Boeing explores selling Seattle-area jetliner HQ

Bloomberg

Boeing Co is weighing whether to jettison the Seattle-area headquarters of its commercial-airplane division as it cuts costs and stockpiles cash.
A sale of the Longacres industrial park would also include an adjacent building once used to train airline pilots. Boeing converted the wooded
suburban campus from a horse-racing track in the 1990s, and the property has 855,000 square-feet (79,400 square-metres) of office space. The buildings are in Renton, Washington, separated by a hill from Boeing’s 737 factory.
Leaders of the jetliner unit would move to vacant offices in Boeing’s nearby Plant 2 complex or its Everett campus to Seattle’s north, people familiar with the matter said.
Many employees would continue to work from home — as they’ve done during the coronavirus pandemic — while sometimes sharing communal work stations on a temporary basis, said the people, who asked not to be named as the plans are confidential.
The study is part of a broad, systemic review of all of Boeing’s real estate holdings, even its Chicago headquarters, Chief Financial Officer Greg Smith said.
Boeing is already slimming down its century-old manufacturing base around Seattle, where it is preparing to close a production line for the 787 Dreamliner to contend with an aircraft market gutted by the pandemic.

+-------+

▶ **WHAT YOU NEED TO DO**
A. According to the article on Boeing's Seattle-area headquarters, what did Boeing convert the Longacres campus from?
B. Carry on the article about Boeing weighing a sale of its jetliner headquarters, picking up after its final sentence.

[Saved entries]
+-------+

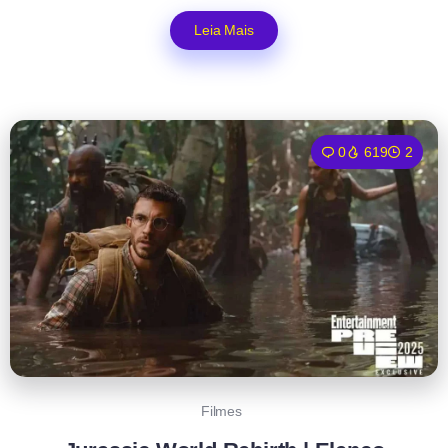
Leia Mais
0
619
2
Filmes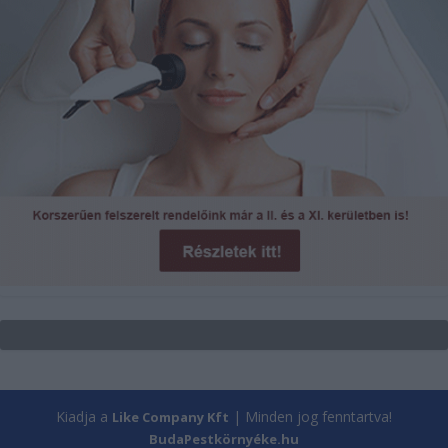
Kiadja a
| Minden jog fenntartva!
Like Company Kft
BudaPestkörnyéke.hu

+-------+

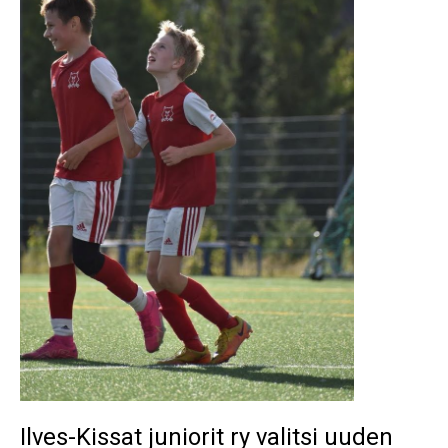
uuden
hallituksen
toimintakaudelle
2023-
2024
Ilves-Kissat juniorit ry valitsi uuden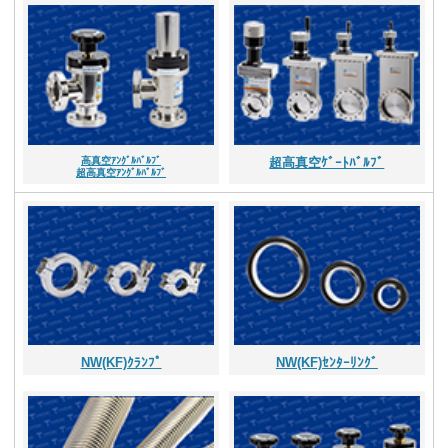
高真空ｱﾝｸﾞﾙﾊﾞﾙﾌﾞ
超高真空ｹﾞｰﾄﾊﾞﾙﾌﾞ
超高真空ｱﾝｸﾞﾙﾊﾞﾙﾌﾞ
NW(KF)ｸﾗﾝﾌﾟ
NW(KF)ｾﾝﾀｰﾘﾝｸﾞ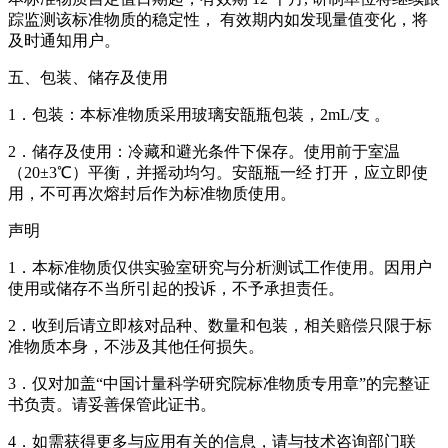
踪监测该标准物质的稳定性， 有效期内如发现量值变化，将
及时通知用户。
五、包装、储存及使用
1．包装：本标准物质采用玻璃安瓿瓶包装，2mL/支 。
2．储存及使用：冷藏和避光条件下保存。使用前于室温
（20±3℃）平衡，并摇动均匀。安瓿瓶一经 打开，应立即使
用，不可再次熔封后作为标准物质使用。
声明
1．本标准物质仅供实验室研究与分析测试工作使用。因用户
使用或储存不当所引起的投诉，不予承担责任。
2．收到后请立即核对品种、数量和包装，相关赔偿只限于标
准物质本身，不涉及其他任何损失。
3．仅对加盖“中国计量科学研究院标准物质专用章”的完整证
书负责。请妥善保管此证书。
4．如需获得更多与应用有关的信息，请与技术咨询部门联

+-------+

▶ **ANSWERS BY TASK**
A. Boeing converted it from a horse-racing track in the 1990s.

B.
“We’re evaluating all real estate across the globe,” Smith said in an interview. “But no decisions have been made other than what we’ve announced.”
Smith is spearheading a five-pronged assessment of Boeing’s infrastructure, overhead, operations, investments and suppliers.
Boeing has already decided to shift its product development organisation back to Everett, clearing out a 338,577-square-foot office tower that it leased in nearby Mukilteo.
That move was reported earlier by the Puget Sound Business Journal. Globally, Boeing is reviewing a portfolio that spans 2.4 million square feet of office space and 124 million square feet of factories and warehouses, one of the people said.
The effort encompasses every property the US manufacturing giant owns or leases around the world, with teams updating Smith and Chief Executive Officer Dave Calhoun on a weekly basis.
They’re digging into how well the properties are used today and accounting for longer-term trends such as reduced demand for jet sales and the shift to home offices that was spurred by the pandemic.
The overarching question is “how do we set up the company to be leaner and more competitive on the other side” of the crisis, Smith said. He also serves as Boeing’s executive vice president of operations.